Your job is to report every line of the entries that has "already".

Available data
######
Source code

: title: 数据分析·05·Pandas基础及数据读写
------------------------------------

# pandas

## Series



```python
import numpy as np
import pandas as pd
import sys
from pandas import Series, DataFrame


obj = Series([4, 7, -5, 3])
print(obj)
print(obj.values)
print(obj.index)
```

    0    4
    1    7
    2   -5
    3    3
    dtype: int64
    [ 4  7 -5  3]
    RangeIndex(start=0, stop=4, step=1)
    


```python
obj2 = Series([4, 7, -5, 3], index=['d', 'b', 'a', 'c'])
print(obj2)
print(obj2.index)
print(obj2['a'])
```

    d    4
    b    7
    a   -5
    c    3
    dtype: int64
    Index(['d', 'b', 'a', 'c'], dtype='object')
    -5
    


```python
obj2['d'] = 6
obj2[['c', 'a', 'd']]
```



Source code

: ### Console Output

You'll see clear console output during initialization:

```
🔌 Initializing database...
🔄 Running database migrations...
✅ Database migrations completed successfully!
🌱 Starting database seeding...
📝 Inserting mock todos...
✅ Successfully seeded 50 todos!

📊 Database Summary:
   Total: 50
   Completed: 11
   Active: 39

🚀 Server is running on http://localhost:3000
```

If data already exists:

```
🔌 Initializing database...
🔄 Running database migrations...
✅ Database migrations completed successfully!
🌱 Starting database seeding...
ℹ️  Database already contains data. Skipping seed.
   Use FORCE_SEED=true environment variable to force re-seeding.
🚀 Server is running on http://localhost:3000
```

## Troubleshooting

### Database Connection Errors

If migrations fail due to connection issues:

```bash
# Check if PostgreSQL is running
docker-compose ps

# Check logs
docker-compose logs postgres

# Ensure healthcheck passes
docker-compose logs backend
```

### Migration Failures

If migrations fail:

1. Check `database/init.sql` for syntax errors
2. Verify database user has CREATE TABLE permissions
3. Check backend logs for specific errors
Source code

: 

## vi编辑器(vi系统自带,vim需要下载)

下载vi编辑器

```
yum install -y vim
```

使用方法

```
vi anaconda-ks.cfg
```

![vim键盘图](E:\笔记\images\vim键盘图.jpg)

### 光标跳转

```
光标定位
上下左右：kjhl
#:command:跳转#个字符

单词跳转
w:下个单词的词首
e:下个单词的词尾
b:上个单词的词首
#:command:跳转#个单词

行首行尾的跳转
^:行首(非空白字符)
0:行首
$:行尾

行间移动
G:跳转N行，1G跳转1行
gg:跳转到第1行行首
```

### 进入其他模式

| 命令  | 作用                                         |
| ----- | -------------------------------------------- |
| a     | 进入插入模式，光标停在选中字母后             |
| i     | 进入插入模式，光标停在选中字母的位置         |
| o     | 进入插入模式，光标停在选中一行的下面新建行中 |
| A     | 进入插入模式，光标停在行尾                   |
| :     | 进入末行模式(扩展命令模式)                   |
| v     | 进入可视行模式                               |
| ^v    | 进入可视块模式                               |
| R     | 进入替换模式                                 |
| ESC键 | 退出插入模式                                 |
######
Exercise output
If data already exists:
ℹ️  Database already contains data. Skipping seed.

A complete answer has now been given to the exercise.